- Work item:
Reproduce verbatim the portion of the bow tie passage beginning with "1. Pick a striking" and ending with "for formal events.".

- Excerpted passage:
__________________________________________________

A cordial gentleman is a satirical term for a man who displays certain characteristics of class and elegance, but chooses often to act rude and distasteful, often in large groups of people. Whether you’re pursuing a career as a lawyer, accountant, pastry chef, or yoga instructor, beginning will always be treacherous business.

When someone is called a ‘beginner,’ it’s usually done so with a negative connotation. However, I think that a beginner’s mind is a brilliant place to come from; unexplored possibility, unlocked potential. And after all, beginners are always granted permission to fail. The word ‘beginner’ suggests that a person or a project is unfinished. Beginners can develop new ideas, meet new people, and try new things.

The first step to becoming a cordial gentleman is reevaluating the way you present yourself. Dating as far back as the 17th century, the bow tie has been a timeless staple in menswear. MSNBC’s Rick Kaplan once said, “Wearing a bow tie is a statement – almost an act of defiance.” Sporting the retro piece of neckwear is a way of expressing an aggressive lack of concern for what other people think. The beauty of the bow tie is that it allows you to have some fun and express individuality without losing your level of formality. Like all trends that came before it and all trends that will follow, the bow tie comes with a rigid lists of do’s and don’ts that every man should be aware of. 

How To Wear A Bowtie


1. Pick a striking pattern, such as paisley, polka dot, or plaid. Be sure to pair a patterned bow tie with a solid oxford shirt to avoid clashing, kitschy outfits.

2. Experiment with texture. Velvet and tweed fabrics create a modern eye-catching look that won’t break your budget. Be sure to reserve satin bows for formal events.

3. Shop around. Most retailers have started carrying a small selection of bow ties due to their escalated popularity – but the experts do it better. Check out online shops such as Harding & Wilson, Wickham House, and The Tie Bar for alternative contemporary styles that you won’t find at your local department store.

__________________________________________________

- Recorded data:
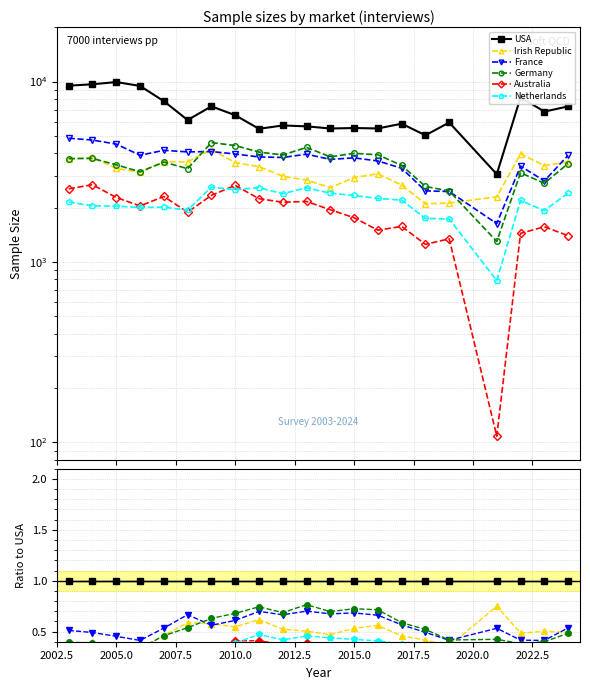

True or false: France has a value of 0.8 at 2017.5.

False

__________________________________________________

- Expected answer:
1. Pick a striking pattern, such as paisley, polka dot, or plaid. Be sure to pair a patterned bow tie with a solid oxford shirt to avoid clashing, kitschy outfits.

2. Experiment with texture. Velvet and tweed fabrics create a modern eye-catching look that won’t break your budget. Be sure to reserve satin bows for formal events.